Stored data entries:
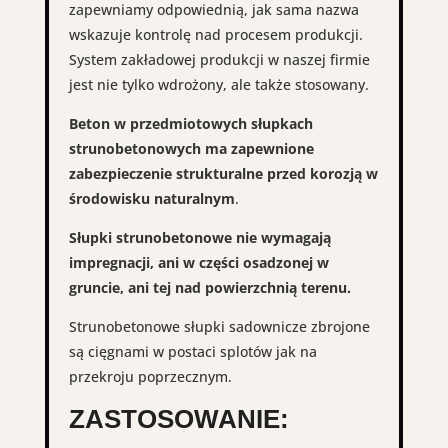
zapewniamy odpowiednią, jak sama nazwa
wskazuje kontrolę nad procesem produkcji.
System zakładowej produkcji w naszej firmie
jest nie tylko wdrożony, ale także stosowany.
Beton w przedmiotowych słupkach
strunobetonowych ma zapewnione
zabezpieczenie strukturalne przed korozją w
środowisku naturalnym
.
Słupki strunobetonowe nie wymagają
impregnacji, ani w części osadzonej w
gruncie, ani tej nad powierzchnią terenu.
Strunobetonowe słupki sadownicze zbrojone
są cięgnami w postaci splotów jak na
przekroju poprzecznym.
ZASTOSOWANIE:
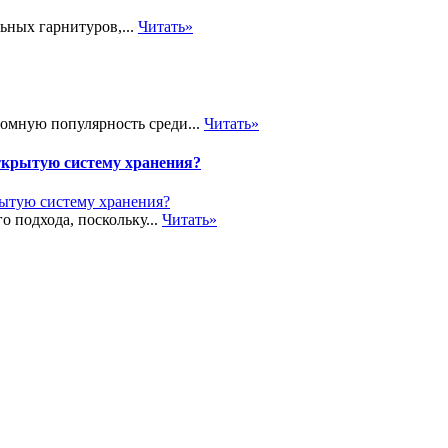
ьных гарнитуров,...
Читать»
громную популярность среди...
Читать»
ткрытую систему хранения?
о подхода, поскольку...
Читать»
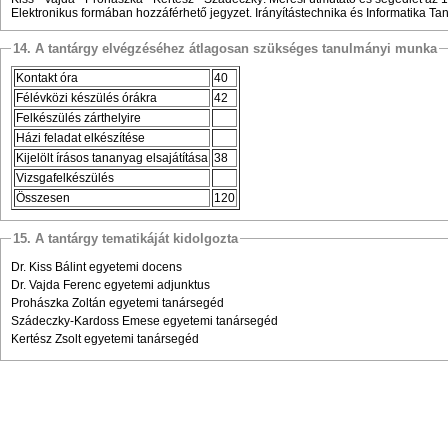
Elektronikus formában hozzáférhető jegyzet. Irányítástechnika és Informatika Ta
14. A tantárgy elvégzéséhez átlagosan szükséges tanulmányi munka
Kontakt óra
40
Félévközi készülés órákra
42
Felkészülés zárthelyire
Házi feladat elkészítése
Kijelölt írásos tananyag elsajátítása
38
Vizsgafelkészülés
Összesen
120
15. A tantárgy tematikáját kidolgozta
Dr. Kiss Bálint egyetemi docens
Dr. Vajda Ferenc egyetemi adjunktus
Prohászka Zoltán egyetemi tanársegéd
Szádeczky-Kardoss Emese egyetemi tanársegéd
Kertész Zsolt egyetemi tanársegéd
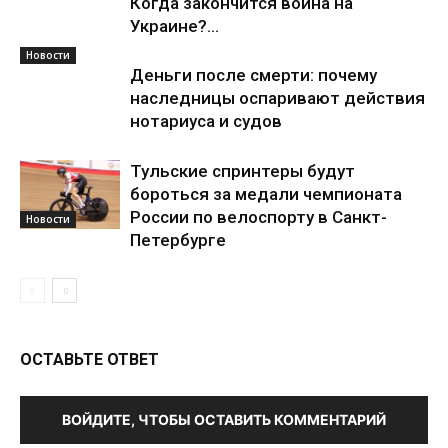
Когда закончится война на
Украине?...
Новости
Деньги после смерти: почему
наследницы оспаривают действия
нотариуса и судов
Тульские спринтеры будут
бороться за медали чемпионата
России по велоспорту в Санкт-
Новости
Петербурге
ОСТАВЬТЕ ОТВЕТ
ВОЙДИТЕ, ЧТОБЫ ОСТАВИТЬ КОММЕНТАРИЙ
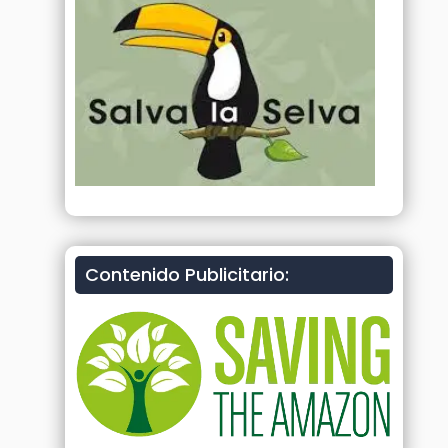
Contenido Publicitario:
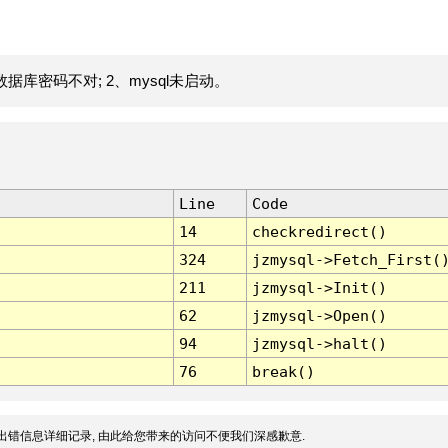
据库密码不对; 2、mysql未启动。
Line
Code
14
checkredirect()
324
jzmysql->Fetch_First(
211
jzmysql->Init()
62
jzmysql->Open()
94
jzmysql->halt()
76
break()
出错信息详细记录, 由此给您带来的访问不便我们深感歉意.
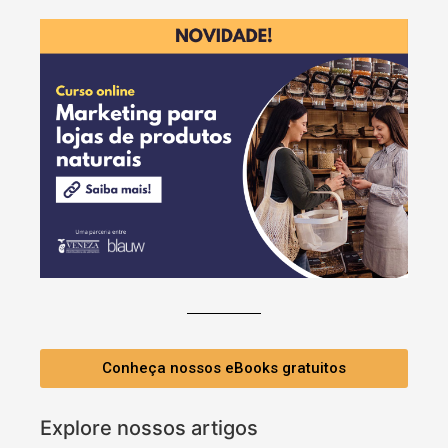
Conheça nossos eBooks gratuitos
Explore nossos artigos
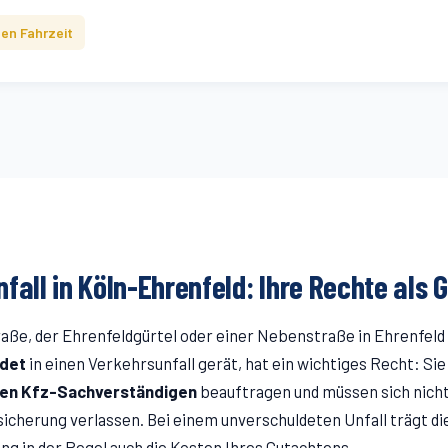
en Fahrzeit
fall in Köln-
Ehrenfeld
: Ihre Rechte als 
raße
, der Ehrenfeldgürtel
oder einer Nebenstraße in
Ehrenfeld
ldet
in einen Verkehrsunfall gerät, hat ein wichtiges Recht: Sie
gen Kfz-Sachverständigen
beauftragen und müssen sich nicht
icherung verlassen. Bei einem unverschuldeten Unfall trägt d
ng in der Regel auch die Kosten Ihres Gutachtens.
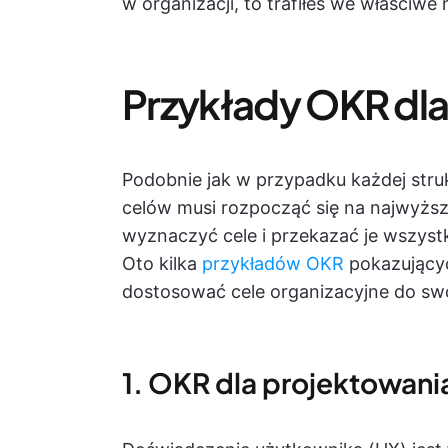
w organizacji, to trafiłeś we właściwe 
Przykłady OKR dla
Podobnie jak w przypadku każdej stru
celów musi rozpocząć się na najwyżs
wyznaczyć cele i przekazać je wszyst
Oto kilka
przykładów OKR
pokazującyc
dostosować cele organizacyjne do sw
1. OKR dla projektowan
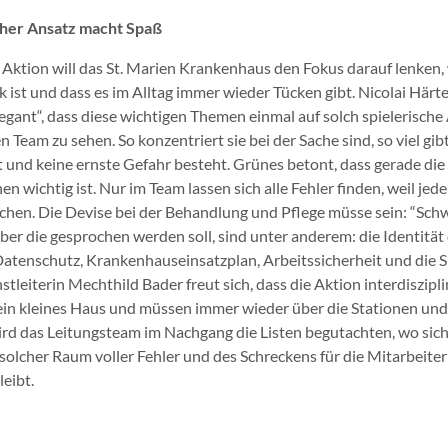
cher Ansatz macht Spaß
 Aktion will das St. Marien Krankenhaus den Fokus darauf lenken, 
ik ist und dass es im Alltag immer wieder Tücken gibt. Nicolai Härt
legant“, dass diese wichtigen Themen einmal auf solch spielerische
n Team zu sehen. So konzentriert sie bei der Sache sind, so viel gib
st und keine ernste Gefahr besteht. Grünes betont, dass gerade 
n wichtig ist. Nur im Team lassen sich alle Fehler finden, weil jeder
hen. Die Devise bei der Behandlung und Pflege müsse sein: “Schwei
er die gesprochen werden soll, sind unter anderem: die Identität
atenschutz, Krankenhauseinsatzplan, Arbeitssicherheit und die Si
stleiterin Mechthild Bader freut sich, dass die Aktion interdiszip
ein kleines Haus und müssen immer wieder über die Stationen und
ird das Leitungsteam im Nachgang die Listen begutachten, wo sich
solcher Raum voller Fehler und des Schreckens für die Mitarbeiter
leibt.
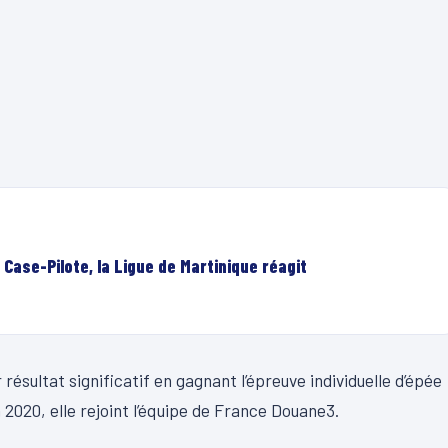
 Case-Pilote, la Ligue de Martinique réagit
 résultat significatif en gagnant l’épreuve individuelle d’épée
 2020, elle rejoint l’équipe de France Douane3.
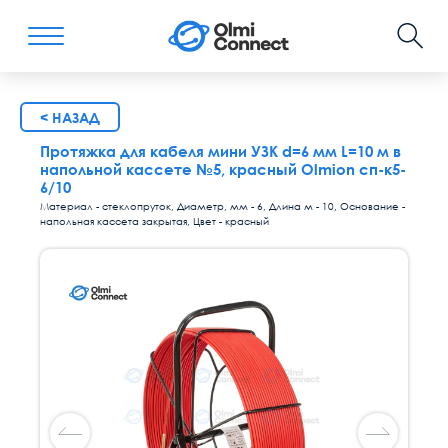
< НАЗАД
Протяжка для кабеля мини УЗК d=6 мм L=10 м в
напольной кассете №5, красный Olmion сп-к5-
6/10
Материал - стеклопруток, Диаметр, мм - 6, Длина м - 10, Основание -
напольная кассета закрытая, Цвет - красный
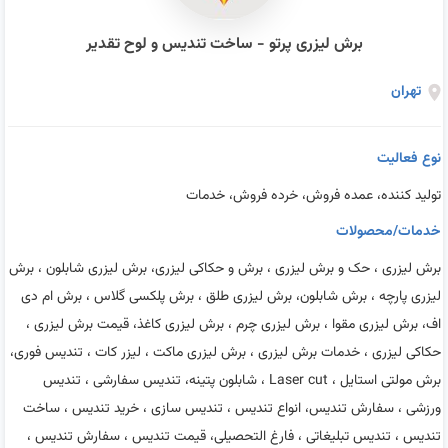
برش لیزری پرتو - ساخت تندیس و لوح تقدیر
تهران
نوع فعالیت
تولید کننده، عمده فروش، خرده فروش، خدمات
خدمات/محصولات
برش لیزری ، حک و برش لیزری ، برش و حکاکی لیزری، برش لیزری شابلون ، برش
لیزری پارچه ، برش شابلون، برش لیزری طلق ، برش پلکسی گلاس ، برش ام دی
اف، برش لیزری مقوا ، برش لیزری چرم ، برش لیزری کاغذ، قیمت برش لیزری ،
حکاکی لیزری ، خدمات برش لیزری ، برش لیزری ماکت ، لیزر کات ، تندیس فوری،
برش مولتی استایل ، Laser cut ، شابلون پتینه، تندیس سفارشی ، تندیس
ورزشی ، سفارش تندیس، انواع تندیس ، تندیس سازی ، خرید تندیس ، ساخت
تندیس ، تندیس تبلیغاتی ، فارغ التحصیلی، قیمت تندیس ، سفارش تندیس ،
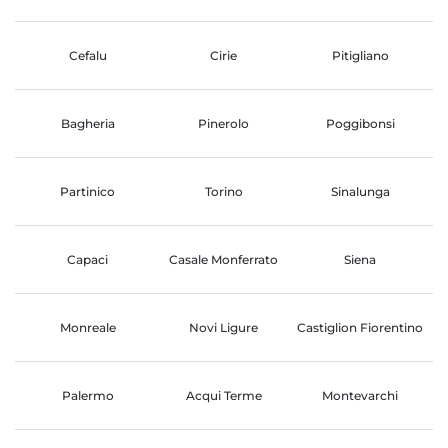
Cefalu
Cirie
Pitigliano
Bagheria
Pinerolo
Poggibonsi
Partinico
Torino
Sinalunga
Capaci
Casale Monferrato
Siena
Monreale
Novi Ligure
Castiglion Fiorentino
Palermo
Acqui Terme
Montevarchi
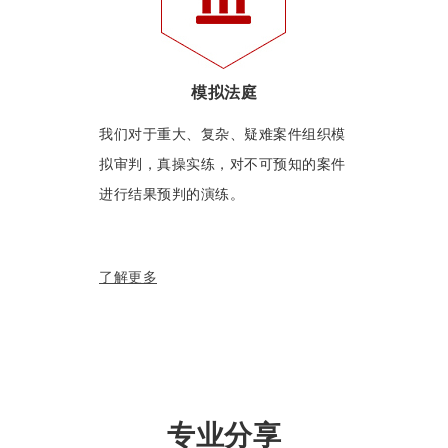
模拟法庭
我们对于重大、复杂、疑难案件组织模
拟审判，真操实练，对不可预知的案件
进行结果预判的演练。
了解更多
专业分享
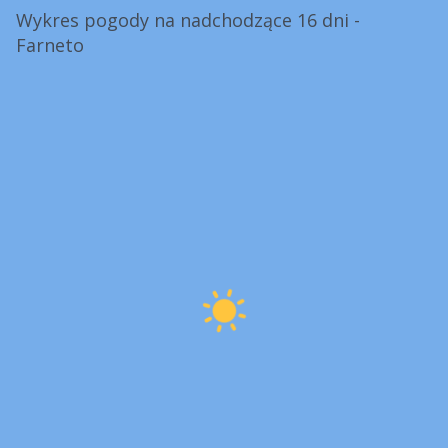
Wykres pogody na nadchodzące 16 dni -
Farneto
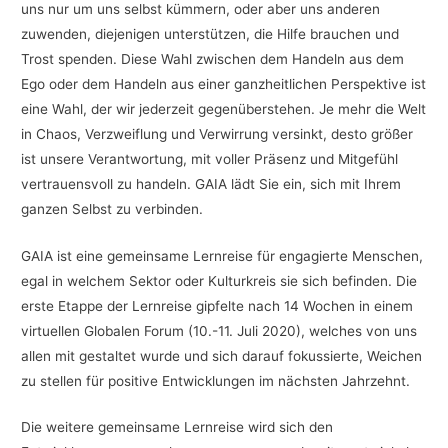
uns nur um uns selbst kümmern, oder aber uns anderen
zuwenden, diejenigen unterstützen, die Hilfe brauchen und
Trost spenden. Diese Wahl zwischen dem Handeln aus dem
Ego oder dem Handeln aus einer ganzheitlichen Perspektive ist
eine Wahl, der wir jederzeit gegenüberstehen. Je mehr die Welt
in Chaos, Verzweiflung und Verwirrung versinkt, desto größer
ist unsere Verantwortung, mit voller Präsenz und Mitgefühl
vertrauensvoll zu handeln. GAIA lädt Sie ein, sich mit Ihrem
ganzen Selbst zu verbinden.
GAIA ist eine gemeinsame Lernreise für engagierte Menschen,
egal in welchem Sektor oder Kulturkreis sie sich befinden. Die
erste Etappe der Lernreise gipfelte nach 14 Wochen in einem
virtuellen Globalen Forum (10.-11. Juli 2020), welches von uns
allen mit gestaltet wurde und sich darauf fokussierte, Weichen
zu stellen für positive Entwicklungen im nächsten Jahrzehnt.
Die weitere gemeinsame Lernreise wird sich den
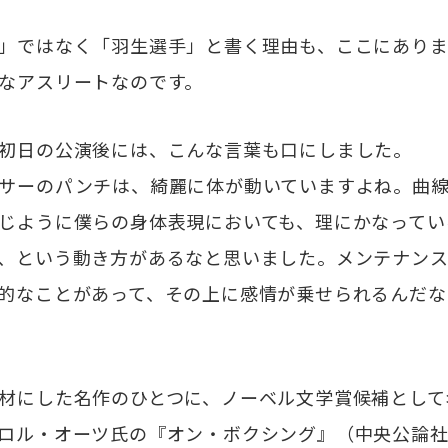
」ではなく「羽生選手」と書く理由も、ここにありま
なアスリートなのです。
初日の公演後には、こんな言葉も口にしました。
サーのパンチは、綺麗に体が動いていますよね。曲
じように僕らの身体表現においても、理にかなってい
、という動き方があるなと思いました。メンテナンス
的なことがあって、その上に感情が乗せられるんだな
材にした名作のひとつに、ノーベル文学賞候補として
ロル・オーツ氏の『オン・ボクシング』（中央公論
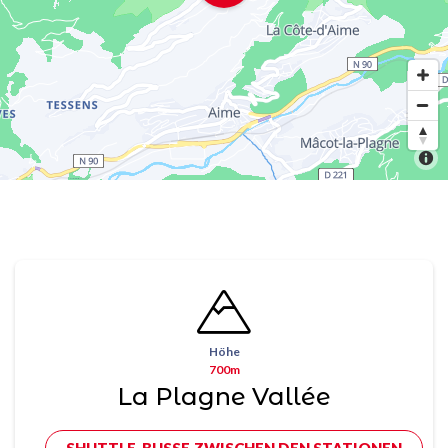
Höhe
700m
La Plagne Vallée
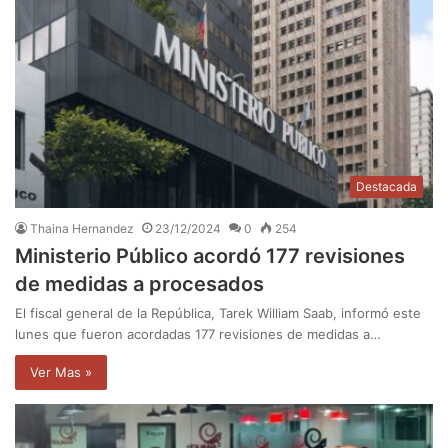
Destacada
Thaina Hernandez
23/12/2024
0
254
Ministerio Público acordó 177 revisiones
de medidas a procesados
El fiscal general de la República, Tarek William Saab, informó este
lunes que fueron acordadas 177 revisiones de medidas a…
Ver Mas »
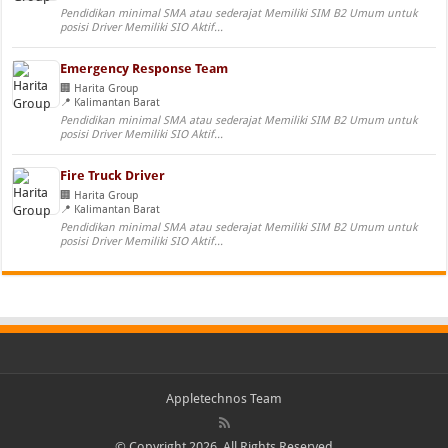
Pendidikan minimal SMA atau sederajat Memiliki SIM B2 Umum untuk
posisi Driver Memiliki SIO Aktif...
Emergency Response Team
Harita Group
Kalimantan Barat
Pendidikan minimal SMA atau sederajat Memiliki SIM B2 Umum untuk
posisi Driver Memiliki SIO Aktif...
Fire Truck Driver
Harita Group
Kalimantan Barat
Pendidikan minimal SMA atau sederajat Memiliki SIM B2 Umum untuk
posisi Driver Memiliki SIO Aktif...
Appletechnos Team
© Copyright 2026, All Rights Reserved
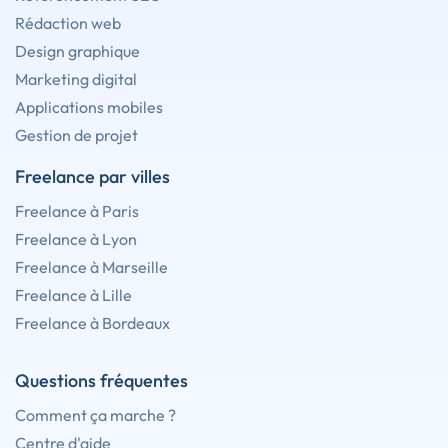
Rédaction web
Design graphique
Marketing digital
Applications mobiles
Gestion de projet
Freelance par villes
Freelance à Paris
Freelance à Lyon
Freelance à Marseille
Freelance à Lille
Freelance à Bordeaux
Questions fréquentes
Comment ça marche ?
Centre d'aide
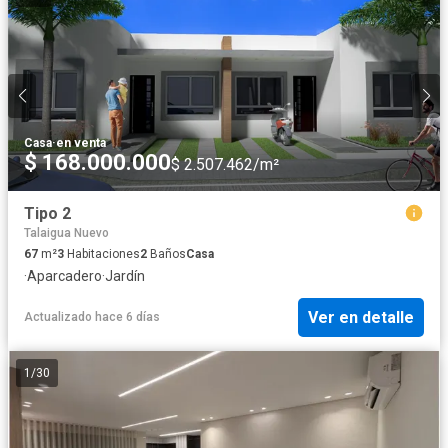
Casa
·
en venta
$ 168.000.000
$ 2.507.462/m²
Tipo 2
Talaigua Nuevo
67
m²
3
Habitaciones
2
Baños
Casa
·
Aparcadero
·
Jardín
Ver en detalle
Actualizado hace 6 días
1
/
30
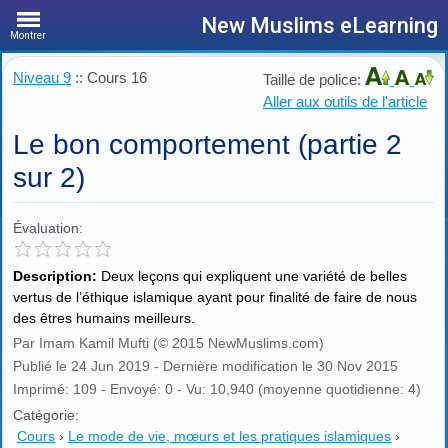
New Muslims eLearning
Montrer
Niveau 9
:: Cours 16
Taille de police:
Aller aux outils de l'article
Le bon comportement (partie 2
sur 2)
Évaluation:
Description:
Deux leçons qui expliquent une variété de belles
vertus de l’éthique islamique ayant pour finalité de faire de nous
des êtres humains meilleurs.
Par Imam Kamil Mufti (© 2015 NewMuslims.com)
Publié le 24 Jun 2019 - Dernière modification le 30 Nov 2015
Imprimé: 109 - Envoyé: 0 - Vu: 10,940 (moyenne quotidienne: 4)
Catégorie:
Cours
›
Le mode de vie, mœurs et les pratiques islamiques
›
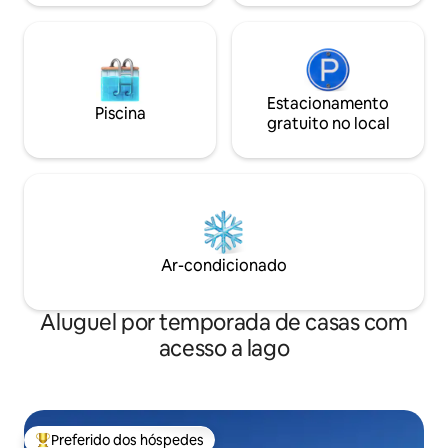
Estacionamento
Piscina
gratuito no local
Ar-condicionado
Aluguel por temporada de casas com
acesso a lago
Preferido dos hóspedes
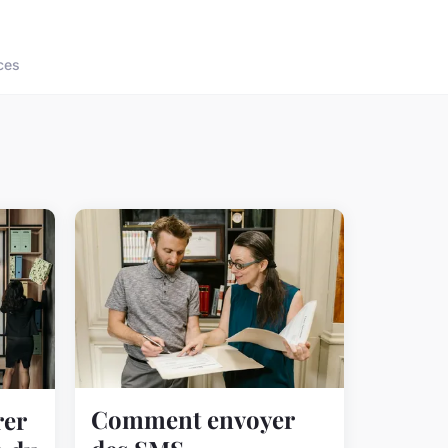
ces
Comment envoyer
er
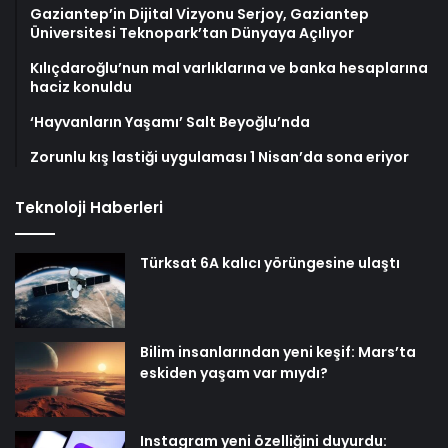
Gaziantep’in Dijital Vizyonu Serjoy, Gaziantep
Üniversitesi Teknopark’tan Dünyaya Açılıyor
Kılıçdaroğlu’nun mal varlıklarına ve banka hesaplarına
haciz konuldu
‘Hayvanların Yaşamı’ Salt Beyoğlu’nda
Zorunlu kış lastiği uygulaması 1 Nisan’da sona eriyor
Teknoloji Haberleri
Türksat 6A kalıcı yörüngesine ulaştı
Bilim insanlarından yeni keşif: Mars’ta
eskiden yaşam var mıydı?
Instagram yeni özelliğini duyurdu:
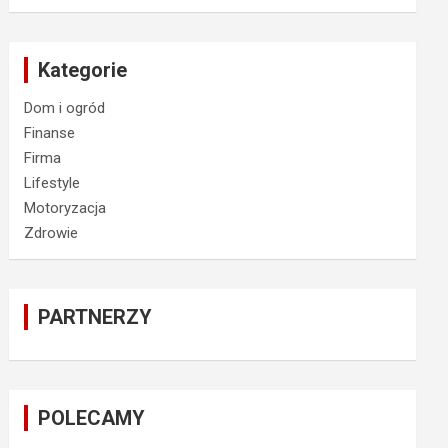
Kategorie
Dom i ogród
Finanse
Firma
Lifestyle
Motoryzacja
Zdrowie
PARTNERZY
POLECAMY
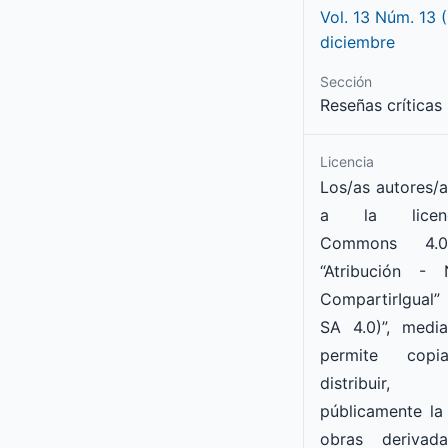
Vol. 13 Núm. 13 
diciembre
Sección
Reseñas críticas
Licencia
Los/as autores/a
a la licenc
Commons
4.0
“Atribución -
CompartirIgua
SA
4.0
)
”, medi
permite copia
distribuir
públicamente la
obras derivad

Work item:
The answer must be an exact copy of the lines from the one containing "Dom i ogród" through the last line of the records, with no pictures included.

Exercise output:
Dom i ogród
Finanse
Firma
Lifestyle
Motoryzacja
Zdrowie
PARTNERZY
POLECAMY
Vol. 13 Núm. 13 
diciembre
Sección
Reseñas críticas
Licencia
Los/as autores/a
a la licenc
Commons
4.0
“Atribución -
CompartirIgua
SA
4.0
)
”, medi
permite copia
distribuir
públicamente la
obras derivad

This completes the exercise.